Consuelen a mi pueblo

La siguiente entrada es una transcripción del discurso que preparé para la misa de fin de año de la iglesia de Manzanares y hoy, 23 de enero, día de la democracia, quiero ofrecerlo gratuitamente a mis valientes clientes...


Cuando fui convocada para dar este mensaje, me sentí muy emocionada porque tengo muchas cosas que me gustaría compartir, pero al mismo tiempo asumí un compromiso muy grande con mi bella parroquia y no la quería defraudar. Por lo que acudí al que sabe, sí, al mismísimo Jesús, que a través del Espíritu Santo me sugirió una lectura que no podía ser más perfecta para la ocasión: “Consuelen a mi pueblo”. Tan solo el título de este capítulo escrito por el profeta Isaías lo dice todo: “Consuelen a mi pueblo”. Pero, ¿cómo se consuela a un pueblo? Si tan solo consolar a un familiar o a un amigo, que le tenemos tanta confianza, se nos hace difícil, y Dios nos pide que consolemos a toda una nación.

Por supuesto, en este caso, nos referimos a nuestra querida Venezuela, que este año no se las ha visto nada fácil.
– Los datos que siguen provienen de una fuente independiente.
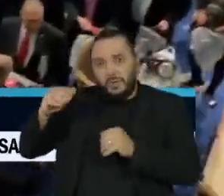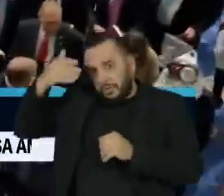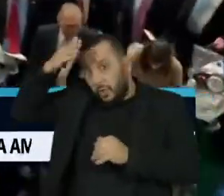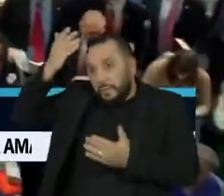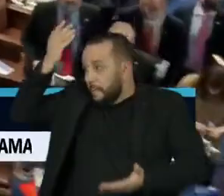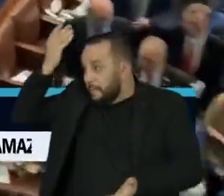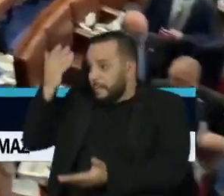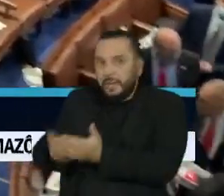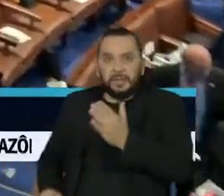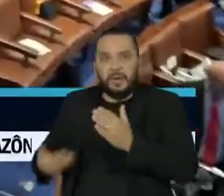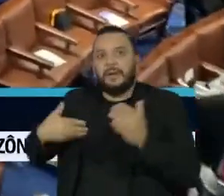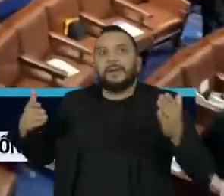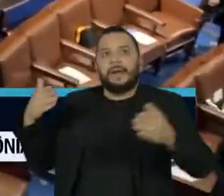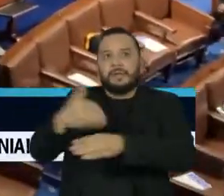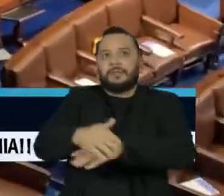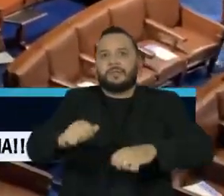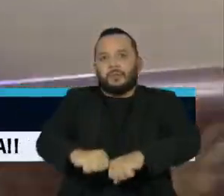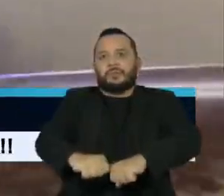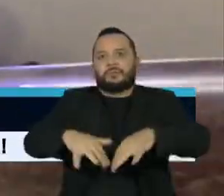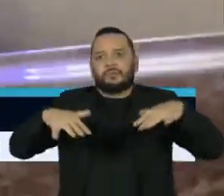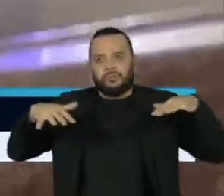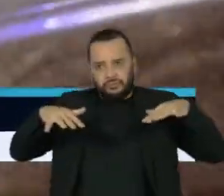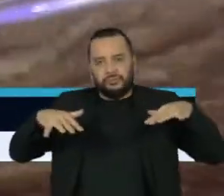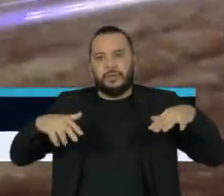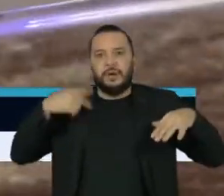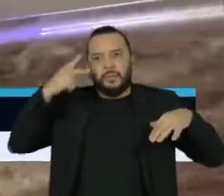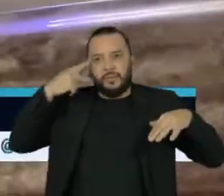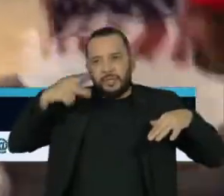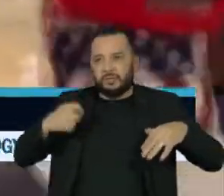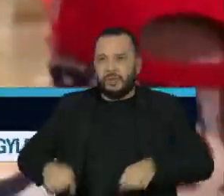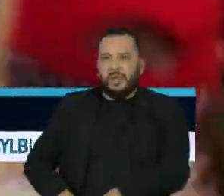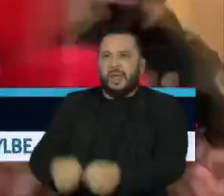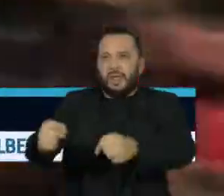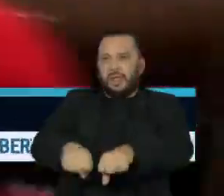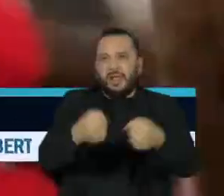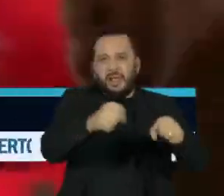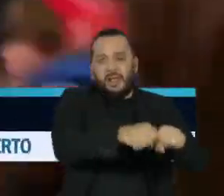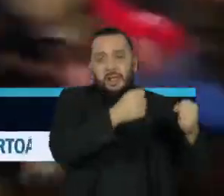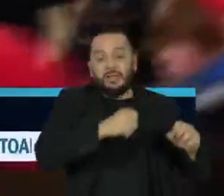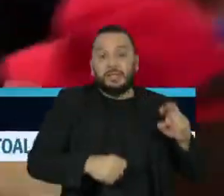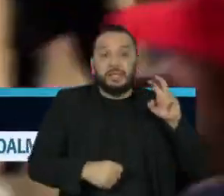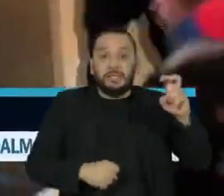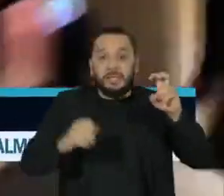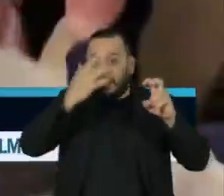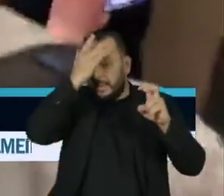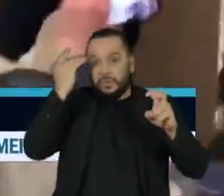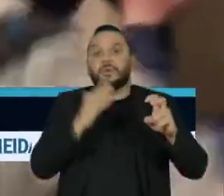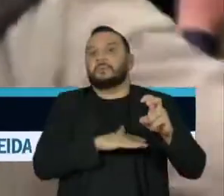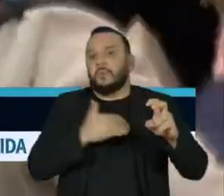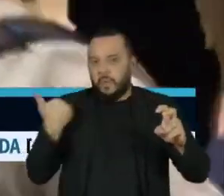pleito, invadiram o Capitólio, sede do Congresso americano. Cinco pessoas morreram no confronto.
Tan solo con abrir el periódico, quisiéramos que el café viniera con una dosis de voluntad para no llorar ante tantas noticias nefastas, sobre sucesos que ocurren apenas a escasos metros de donde nos encontramos. De hecho, no hace falta ni leerlo, porque estoy segura de que la mayoría de las personas que nos encontramos aquí tienen a un conocido que ha sido víctima de la inseguridad o, incluso, nosotros mismos. Y es ahí cuando nos preguntamos, ¿por qué?, ¿por qué está pasando todo esto?, ¿por qué me pasó a mi? ¿Dónde está Dios…? Y es ahí cuando olvidamos el primer mandamiento y comenzamos a perder poco a poco la esperanza, nos volvemos más incrédulos y no solo vamos perdiendo la confianza en el Señor, sino en los demás y hasta en nosotros mismos.
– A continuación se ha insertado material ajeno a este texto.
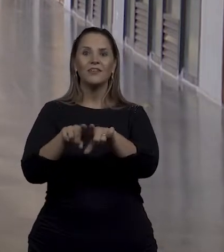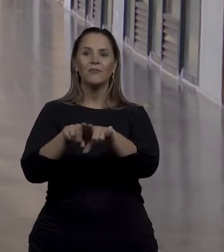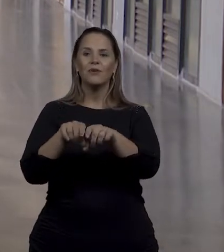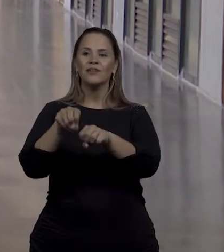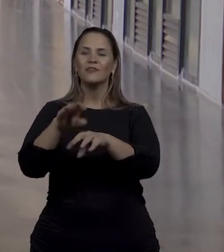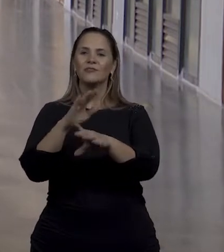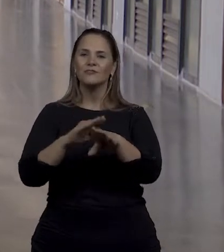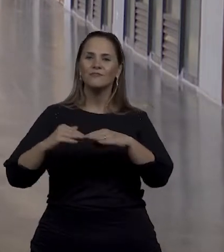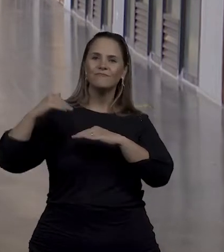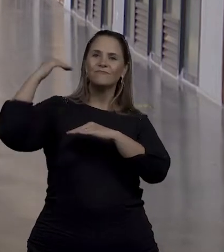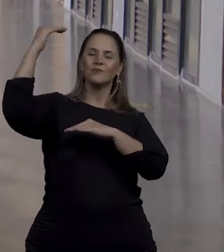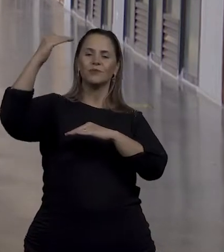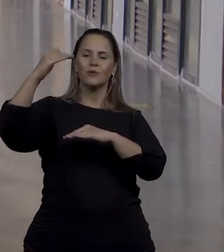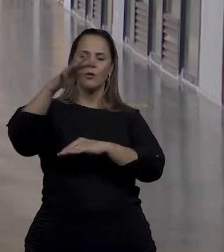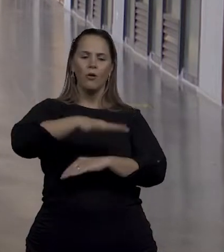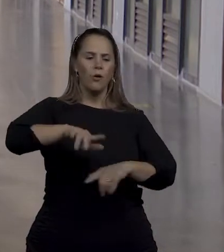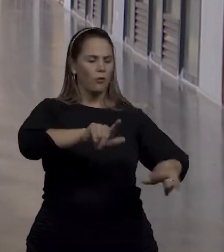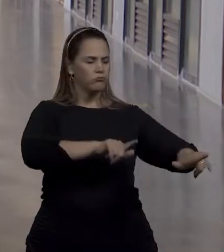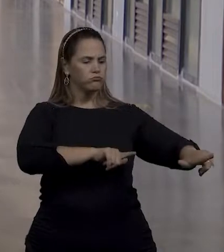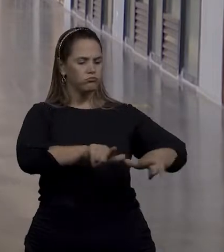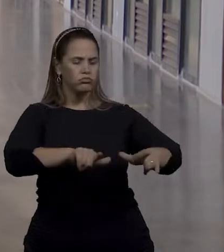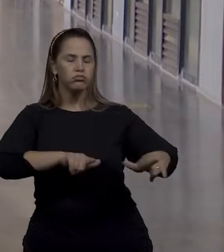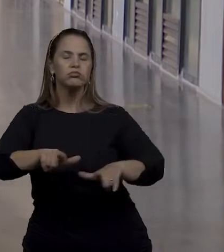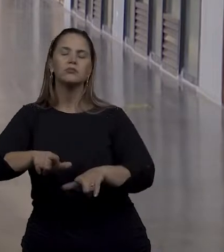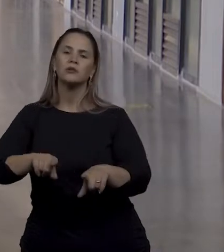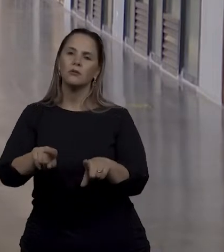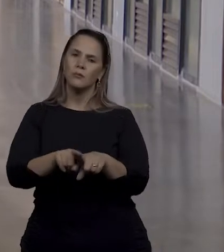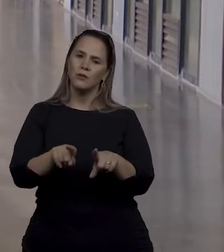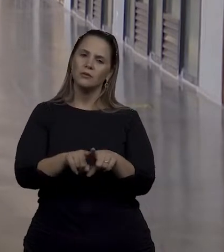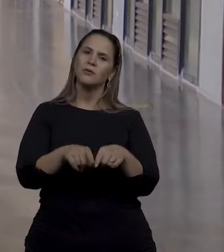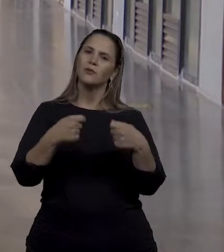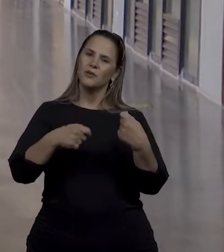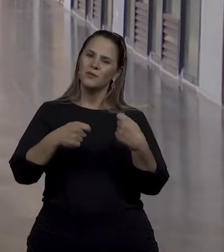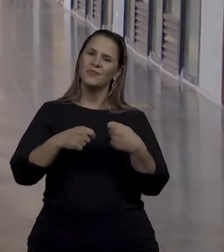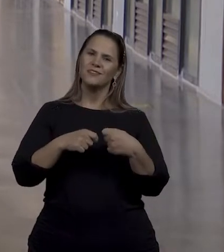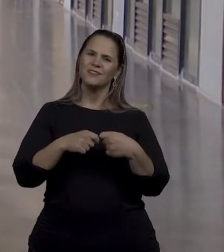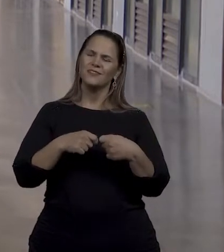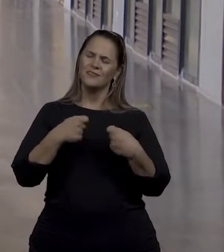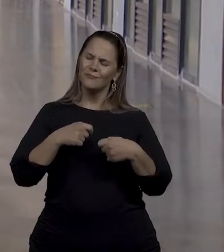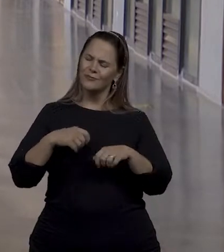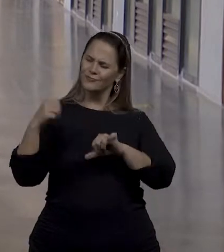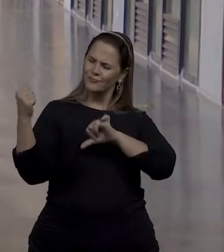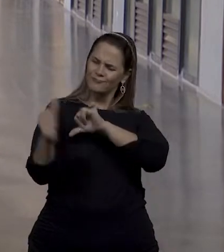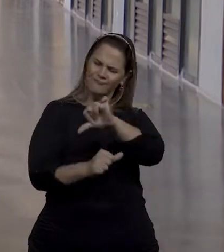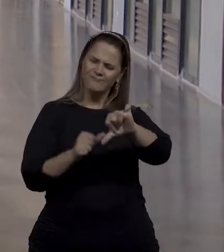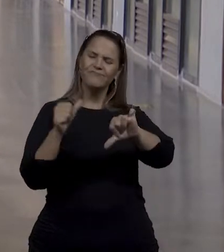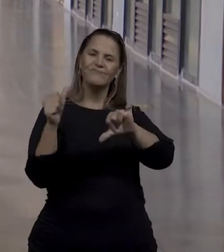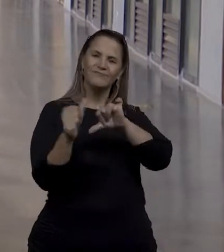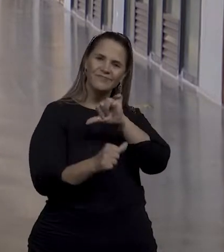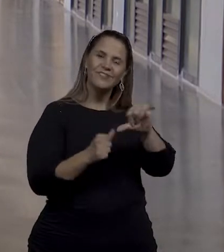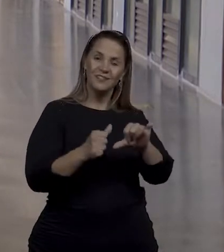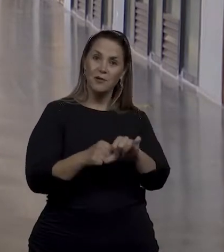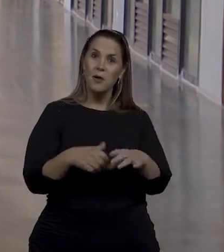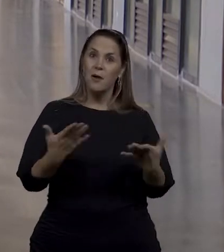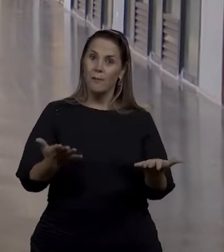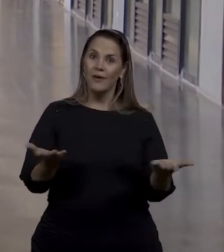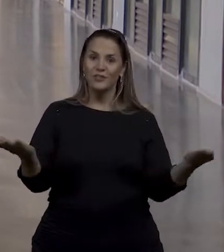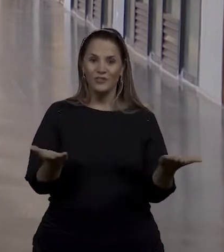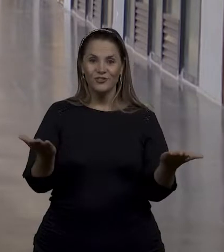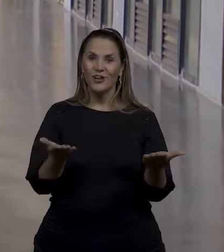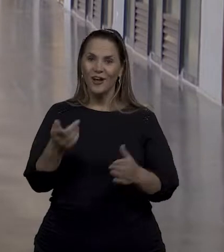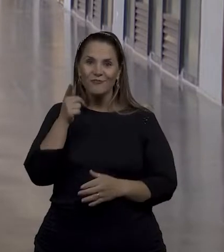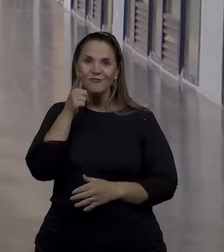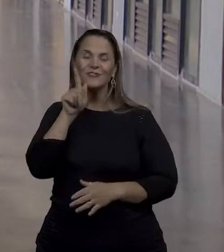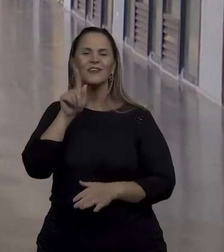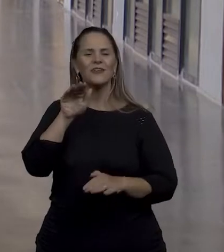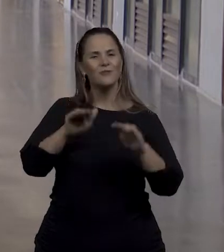superior, no ambiente de trabalho. Então, a gente percebe que ainda há muito a ser feito, muito embora também a gente já tenha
“Consuelen a mi pueblo”. Confieso que fue lo menos que hice a principios de este año. Me encontraba realizando una especialización en Madrid y comencé a escribir a mis amigos de Venezuela unas crónicas de mis vivencias en la Madre Patria, en las que de vez en cuando coleaba unas palabras tentadoras a dejar el país y comenzar de nuevo en “el primer mundo”. No faltó reunión con amigos extranjeros en las que me preguntaban por la situación de Venezuela y recuerdo que lo único bueno que resaltaba era: “sí, tenemos lindas playas…” ¿Y la gente? Cómo nos hemos olvidado de la alegría y el humor que nos caracteriza como venezolanos, la autenticidad y la calidez humana, que solo exportamos cuando viajamos y se nos olvida que es aquí, en este pueblo, donde más debemos cosecharlas. El mundo afuera no está bien, habrán mejores hospitales, habrán mejores ofertas de trabajo, habrá más seguridad, pero si hay algo que escasea a gritos en las grandes civilizaciones, son los valores y me atrevo a decir que en esta parroquia, tan solo los que estamos aquí esta noche, tenemos más principios que toda Manhattan junta, con todos sus rascacielos, tecnología y modernismo.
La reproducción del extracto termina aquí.